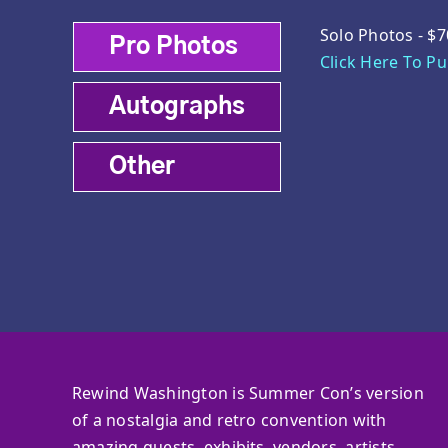
Solo Photos - $7
Pro Photos
Click Here To P
Autographs
Other
Rewind Washington is Summer Con’s version
of a nostalgia and retro convention with
amazing guests, exhibits, vendors, artists,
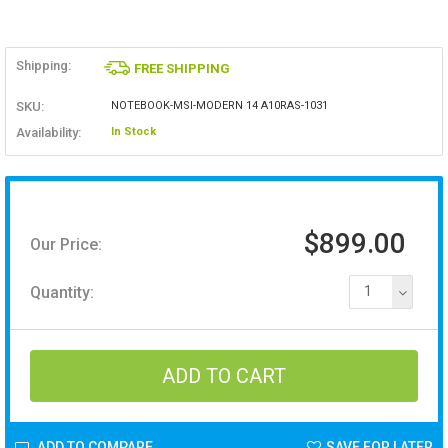
Shipping:
FREE SHIPPING
SKU:
NOTEBOOK-MSI-MODERN 14 A10RAS-1031
Availability:
In Stock
$899.00
Our Price:
Quantity:
1
ADD TO COMPARE
SAVE FOR LATER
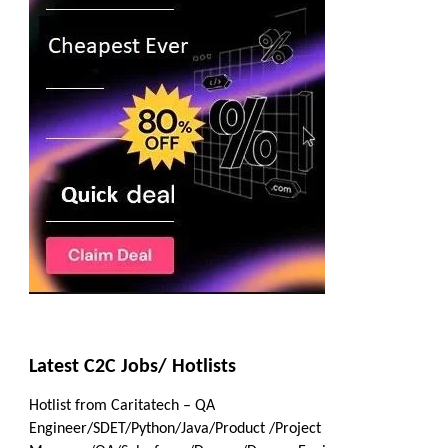
Latest C2C Jobs/ Hotlists
Hotlist from Caritatech – QA
Engineer/SDET/Python/Java/Product /Project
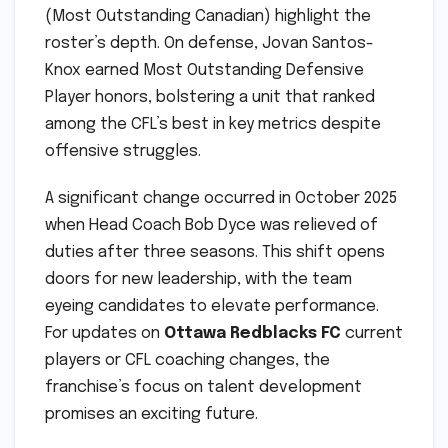
(Most Outstanding Canadian) highlight the
roster’s depth. On defense, Jovan Santos-
Knox earned Most Outstanding Defensive
Player honors, bolstering a unit that ranked
among the CFL’s best in key metrics despite
offensive struggles.
A significant change occurred in October 2025
when Head Coach Bob Dyce was relieved of
duties after three seasons. This shift opens
doors for new leadership, with the team
eyeing candidates to elevate performance.
For updates on
Ottawa Redblacks FC
current
players or CFL coaching changes, the
franchise’s focus on talent development
promises an exciting future.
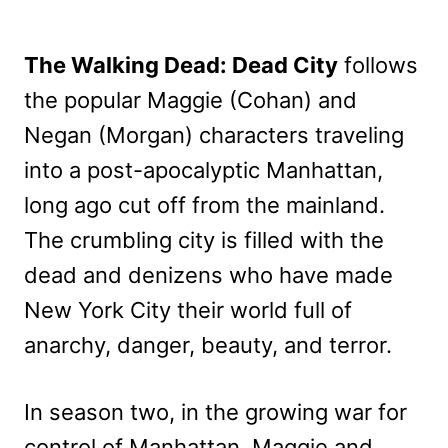
The Walking Dead: Dead City
follows
the popular Maggie (Cohan) and
Negan (Morgan) characters traveling
into a post-apocalyptic Manhattan,
long ago cut off from the mainland.
The crumbling city is filled with the
dead and denizens who have made
New York City their world full of
anarchy, danger, beauty, and terror.
In season two, in the growing war for
control of Manhattan, Maggie and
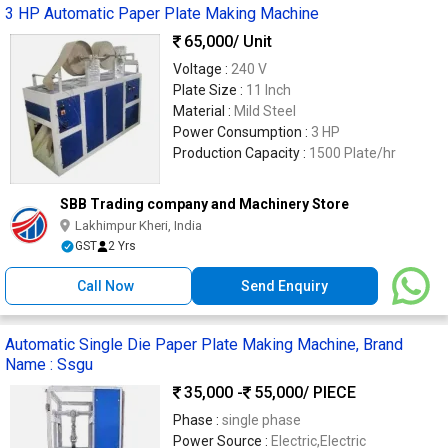
3 HP Automatic Paper Plate Making Machine
65,000
/ Unit
Voltage :
240 V
Plate Size :
11 Inch
Material :
Mild Steel
Power Consumption :
3 HP
Production Capacity :
1500 Plate/hr
SBB Trading company and Machinery Store
Lakhimpur Kheri, India
GST
2 Yrs
Call Now
Send Enquiry
Automatic Single Die Paper Plate Making Machine, Brand
Name : Ssgu
35,000 -
55,000
/ PIECE
Phase :
single phase
Power Source :
Electric,Electric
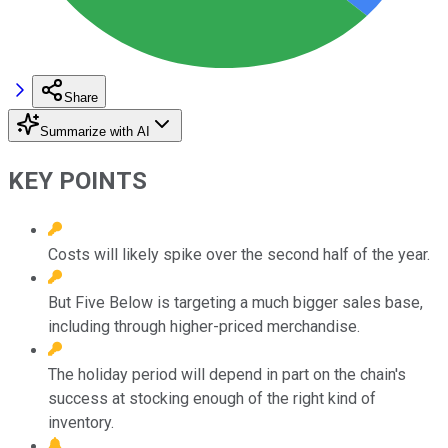
Share
Summarize with AI
KEY POINTS
Costs will likely spike over the second half of the year.
But Five Below is targeting a much bigger sales base,
including through higher-priced merchandise.
The holiday period will depend in part on the chain's
success at stocking enough of the right kind of
inventory.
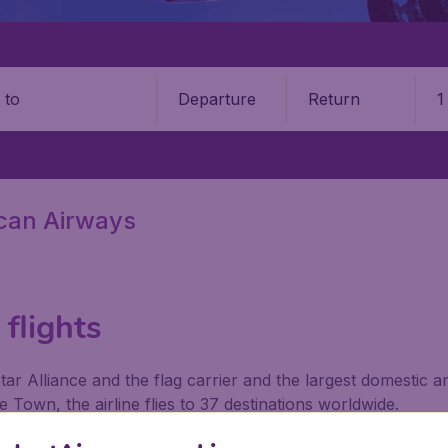
Departure
Return
1
o
ican Airways
flights
ar Alliance and the flag carrier and the largest domestic a
Town, the airline flies to 37 destinations worldwide.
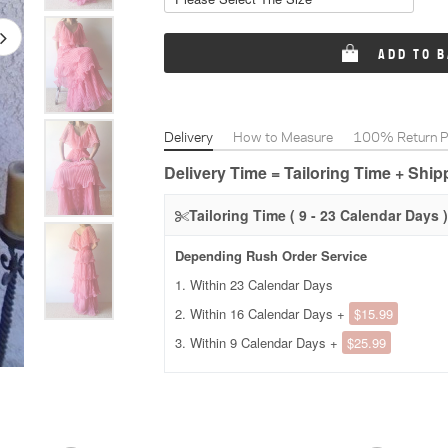
ADD TO 
Delivery
How to Measure
100% Return Po
Delivery Time = Tailoring Time + Shi
Tailoring Time ( 9 - 23 Calendar Days )
Depending Rush Order Service
1. Within 23 Calendar Days
2. Within 16 Calendar Days +
$15.99
3. Within 9 Calendar Days +
$25.99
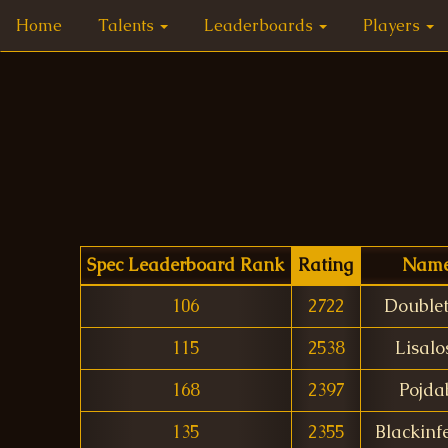
Home
Talents
Leaderboards
Players
Spec Leaderboard Rank
Rating
Nam
106
2722
Double
115
2538
Lisalo
168
2397
Pojda
135
2355
Blackinf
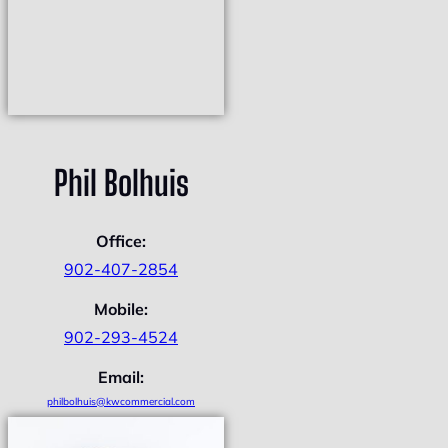
Phil Bolhuis
Office:
902-407-2854
Mobile:
902-293-4524
Email:
philbolhuis@kwcommercial.com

**WHAT IS REQUIRED:** The expected result is every record above, word for word, with no pictures in it.

**SOLUTION BELOW:**
Solo Photos - $7
Pro Photos
Click Here To P
Autographs
Other
Rewind Washington is Summer Con’s version
of a nostalgia and retro convention with
amazing guests, exhibits, vendors, artists,
Shipping:
FREE SHIPPING
SKU:
NOTEBOOK-MSI-MODERN 14 A10RAS-1031
Availability:
In Stock
$899.00
Our Price:
Quantity:
1
ADD TO COMPARE
SAVE FOR LATER
Latest C2C Jobs/ Hotlists
Hotlist from Caritatech – QA
Engineer/SDET/Python/Java/Product /Project
(Most Outstanding Canadian) highlight the
roster’s depth. On defense, Jovan Santos-
Knox earned Most Outstanding Defensive
Player honors, bolstering a unit that ranked
among the CFL’s best in key metrics despite
offensive struggles.
A significant change occurred in October 2025
when Head Coach Bob Dyce was relieved of
duties after three seasons. This shift opens
doors for new leadership, with the team
eyeing candidates to elevate performance.
For updates on
Ottawa Redblacks FC
current
players or CFL coaching changes, the
franchise’s focus on talent development
promises an exciting future.
The Walking Dead: Dead City
follows
the popular Maggie (Cohan) and
Negan (Morgan) characters traveling
into a post-apocalyptic Manhattan,
long ago cut off from the mainland.
The crumbling city is filled with the
dead and denizens who have made
New York City their world full of
anarchy, danger, beauty, and terror.
In season two, in the growing war for
control of Manhattan, Maggie and
3 HP Automatic Paper Plate Making Machine
65,000
/ Unit
Voltage :
240 V
Plate Size :
11 Inch
Material :
Mild Steel
Power Consumption :
3 HP
Production Capacity :
1500 Plate/hr
SBB Trading company and Machinery Store
Lakhimpur Kheri, India
GST
2 Yrs
Call Now
Send Enquiry
Automatic Single Die Paper Plate Making Machine, Brand
Name : Ssgu
35,000 -
55,000
/ PIECE
Phase :
single phase
Power Source :
Electric,Electric
Share
Summarize with AI
KEY POINTS
Costs will likely spike over the second half of the year.
But Five Below is targeting a much bigger sales base,
including through higher-priced merchandise.
The holiday period will depend in part on the chain's
success at stocking enough of the right kind of
inventory.
Departure
Return
1
o
ican Airways
flights
ar Alliance and the flag carrier and the largest domestic a
Town, the airline flies to 37 destinations worldwide.
ADD TO 
Delivery
How to Measure
100% Return Po
Delivery Time = Tailoring Time + Shi
Tailoring Time ( 9 - 23 Calendar Days )
Depending Rush Order Service
1. Within 23 Calendar Days
2. Within 16 Calendar Days +
$15.99
3. Within 9 Calendar Days +
$25.99
Home
Talents
Leaderboards
Players
Spec Leaderboard Rank
Rating
Nam
106
2722
Double
115
2538
Lisalo
168
2397
Pojda
135
2355
Blackinf
Phil Bolhuis
Office:
902-407-2854
Mobile:
902-293-4524
Email:
philbolhuis@kwcommercial.com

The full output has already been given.